The Sun Cobalt server appliances unit unveiled the $4,999 Control Station capable of managing hundreds of Cobalt Web servers, caching servers, load balancers and other appliances at a time. “As you move toward the edge of the Internet, data center expertise becomes more limited,” noted Peder Ulander, director of marketing. The Control Station is preloaded with software to make managing appliances that intersect with the Internet easier, he said.
ISPs and colocation facilities frequently add or subtract racks of thin-mount servers to scale their operations to demand. If they are Cobalt thin servers, such as those in the RaQ appliance line, control over fluctuating numbers is easier, added Marc Tamres, product line manager.
Through the Control Station, a systems administrator may upgrade an existing appliance with a new copy of Linux, add recently issued patches to the existing servers or deploy utilities and application upgrades across a large number of servers.
Administrators can also monitor large groups of servers for potential failures, receiving alerts from the Control Station if a server shows signs of suffering a pending equipment breakdown, Ulander said.
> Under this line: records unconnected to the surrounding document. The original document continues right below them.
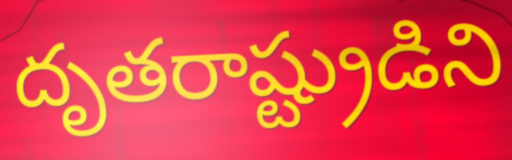
దృతరాష్ట్రుడిని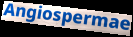
Angiospermae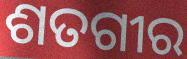
ଶତଗୀର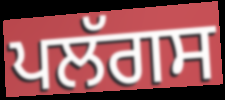
ਪਲੱਗਸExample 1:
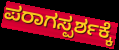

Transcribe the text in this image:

ಪರಾಗಸ್ಪರ್ಶಕ್ಕೆ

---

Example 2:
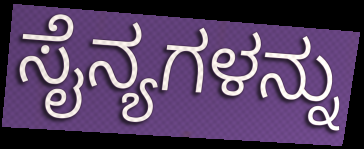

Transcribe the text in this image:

ಸೈನ್ಯಗಳನ್ನು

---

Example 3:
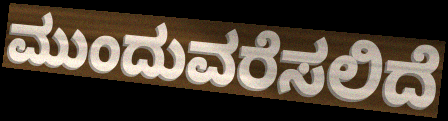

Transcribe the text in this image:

ಮುಂದುವರೆಸಲಿದೆ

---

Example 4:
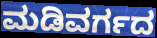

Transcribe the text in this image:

ಮಡಿವರ್ಗದ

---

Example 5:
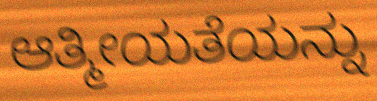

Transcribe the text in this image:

ಆತ್ಮೀಯತೆಯನ್ನುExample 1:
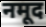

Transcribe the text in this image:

नमूद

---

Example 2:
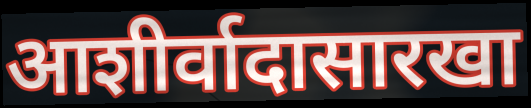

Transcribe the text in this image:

आशीर्वादासारखा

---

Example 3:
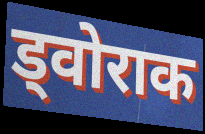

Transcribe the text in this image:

ड्वोराक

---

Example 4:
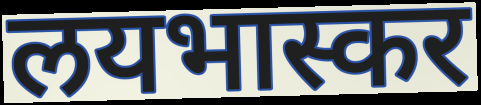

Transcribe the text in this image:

Sun purchased Cobalt Networks in December of last year for about $2 billion. It builds the seven-square-inch, Linux-based Cobalt Qube, as well as rack-mount RaQ servers, which sell for as little $999. Average selling price is $1,500, said Vivek Mehra, general manager of the Cobalt division of Sun.
Installation of a Cobalt server requires a few simple steps for set-up, including its links to the network and Internet TCP/IP address. “Once you install it, you can forget it,” Mehra said, or manage it remotely as part of a battery of servers.
“Were focused on aggregated management services” through the appliance, Tamres said. It comes with a software development kit for extensions to its management functions. A systems administrator may leverage those functions by adding Perl and other script-based code, making the administrator “an in-house developer.”
The Control Station was under development by Cobalt before its acquisition by Sun. Adding it to Suns product line extends Suns reach from large back-end Unix servers “all the way to the edge” of an enterprises network, Ulander said.